“Modern Art Was a CIA Weapon”

Absolutely fascinating piece by Frances Stoner Saunders uncovering the history of the CIA’s secret funding for abstract art in the US in the 1950s.

The piece is more than 20 years old, but I hadn’t heard any of it before. An essential read.

For decades in art circles it was either a rumour or a joke, but now it is confirmed as a fact. The Central Intelligence Agency used American modern art – including the works of such artists as Jackson Pollock, Robert Motherwell, Willem de Kooning and Mark Rothko – as a weapon in the Cold War. In the manner of a Renaissance prince – except that it acted secretly – the CIA fostered and promoted American Abstract Expressionist painting around the world for more than 20 years.
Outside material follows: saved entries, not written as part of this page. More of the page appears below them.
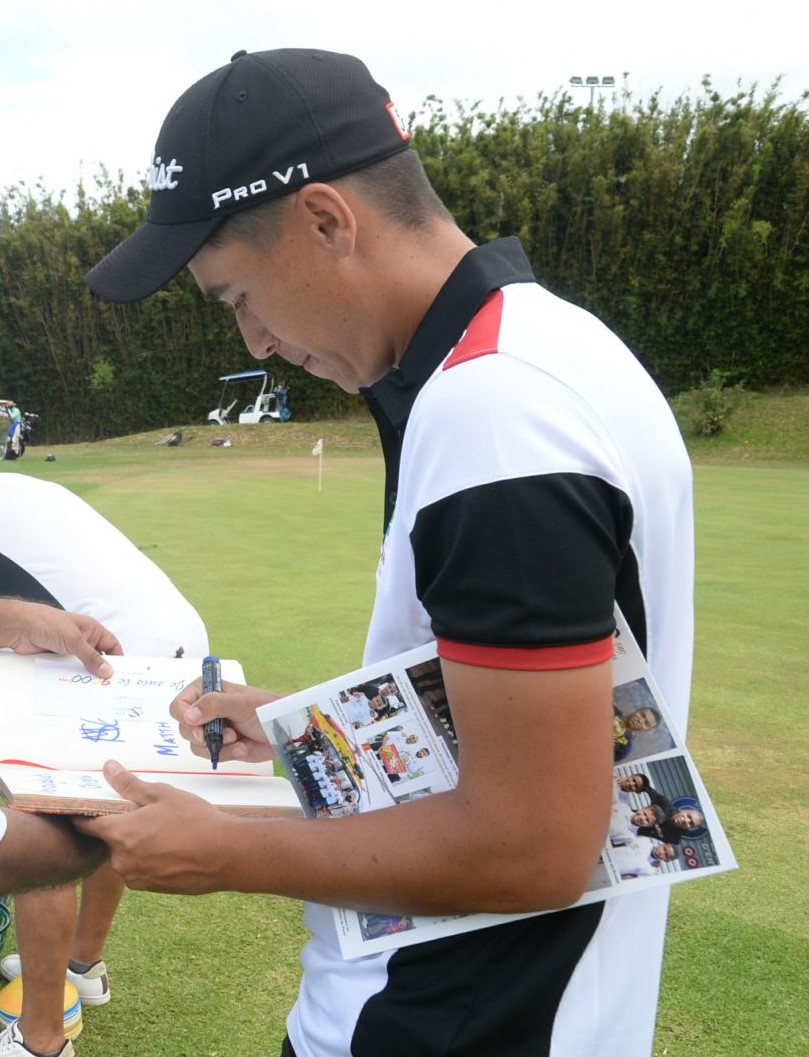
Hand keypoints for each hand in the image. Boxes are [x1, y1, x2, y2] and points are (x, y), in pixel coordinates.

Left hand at [0, 599, 121, 676]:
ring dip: (85, 674)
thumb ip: (91, 657)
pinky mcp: (58, 657)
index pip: (111, 645)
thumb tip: (107, 670)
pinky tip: (74, 685)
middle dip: (102, 670)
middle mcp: (83, 639)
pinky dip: (72, 676)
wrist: (20, 627)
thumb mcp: (75, 640)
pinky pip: (69, 669)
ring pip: (83, 665)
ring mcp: (70, 649)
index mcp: (92, 630)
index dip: (117, 658)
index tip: (120, 673)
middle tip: (107, 685)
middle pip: (98, 657)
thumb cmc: (48, 622)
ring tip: (91, 688)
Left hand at [73, 762, 232, 892]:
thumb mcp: (163, 794)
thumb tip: (108, 768)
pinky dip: (150, 859)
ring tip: (166, 832)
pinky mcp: (150, 888)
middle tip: (149, 815)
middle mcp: (121, 860)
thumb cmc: (195, 820)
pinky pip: (141, 869)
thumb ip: (130, 784)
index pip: (87, 825)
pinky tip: (173, 848)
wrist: (225, 855)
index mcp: (120, 833)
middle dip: (124, 828)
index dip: (86, 815)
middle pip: (111, 840)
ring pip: (127, 855)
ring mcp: (135, 877)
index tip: (92, 807)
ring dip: (138, 845)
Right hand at [170, 678, 280, 763]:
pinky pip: (210, 755)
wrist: (284, 730)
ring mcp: (212, 729)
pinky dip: (226, 754)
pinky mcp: (220, 746)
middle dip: (205, 736)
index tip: (199, 728)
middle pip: (184, 729)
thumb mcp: (240, 703)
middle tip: (228, 734)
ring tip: (237, 739)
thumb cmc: (265, 709)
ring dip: (218, 746)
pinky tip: (242, 747)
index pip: (178, 706)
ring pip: (196, 745)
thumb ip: (213, 705)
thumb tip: (188, 715)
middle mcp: (205, 710)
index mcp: (206, 691)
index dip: (185, 719)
The connection is improbable. This was a period, in the 1950s and 1960s, when the great majority of Americans disliked or even despised modern art – President Truman summed up the popular view when he said: “If that’s art, then I’m a Hottentot.” As for the artists themselves, many were ex- communists barely acceptable in the America of the McCarthyite era, and certainly not the sort of people normally likely to receive US government backing.
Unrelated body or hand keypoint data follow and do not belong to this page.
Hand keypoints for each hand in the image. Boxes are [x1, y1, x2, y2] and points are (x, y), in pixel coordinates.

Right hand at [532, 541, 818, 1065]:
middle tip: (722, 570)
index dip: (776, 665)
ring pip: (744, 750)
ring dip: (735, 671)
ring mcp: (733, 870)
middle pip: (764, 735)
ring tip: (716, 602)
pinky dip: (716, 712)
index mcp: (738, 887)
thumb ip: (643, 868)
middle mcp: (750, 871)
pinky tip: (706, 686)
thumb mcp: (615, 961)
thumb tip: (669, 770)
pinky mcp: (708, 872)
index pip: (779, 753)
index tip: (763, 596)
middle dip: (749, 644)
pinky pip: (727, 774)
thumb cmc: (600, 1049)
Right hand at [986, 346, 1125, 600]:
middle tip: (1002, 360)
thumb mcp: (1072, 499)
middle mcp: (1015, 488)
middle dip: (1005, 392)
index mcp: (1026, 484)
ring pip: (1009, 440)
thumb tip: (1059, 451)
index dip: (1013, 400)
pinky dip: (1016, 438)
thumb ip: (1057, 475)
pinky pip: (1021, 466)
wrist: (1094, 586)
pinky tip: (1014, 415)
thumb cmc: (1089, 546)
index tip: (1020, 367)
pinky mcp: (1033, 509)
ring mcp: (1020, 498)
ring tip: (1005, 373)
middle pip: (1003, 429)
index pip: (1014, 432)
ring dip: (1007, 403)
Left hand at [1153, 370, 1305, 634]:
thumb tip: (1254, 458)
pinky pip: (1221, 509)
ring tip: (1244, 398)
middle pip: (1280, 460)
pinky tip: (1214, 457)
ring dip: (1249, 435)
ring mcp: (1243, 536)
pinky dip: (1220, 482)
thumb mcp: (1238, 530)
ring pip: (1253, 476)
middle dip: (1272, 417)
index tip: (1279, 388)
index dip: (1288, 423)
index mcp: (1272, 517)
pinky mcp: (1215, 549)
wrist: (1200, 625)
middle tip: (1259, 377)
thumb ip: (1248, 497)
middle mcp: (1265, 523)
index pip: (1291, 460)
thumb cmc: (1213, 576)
Why did the CIA support them? Because in the propaganda war with the Soviet Union, this new artistic movement could be held up as proof of the creativity, the intellectual freedom, and the cultural power of the US. Russian art, strapped into the communist ideological straitjacket, could not compete.

Unlikely we’ll get anything half as good from the Trump administration, alas. The only indication that cabal has given of an awareness of the arts is an attempt to cut programs that cost 0.02% of the federal budget.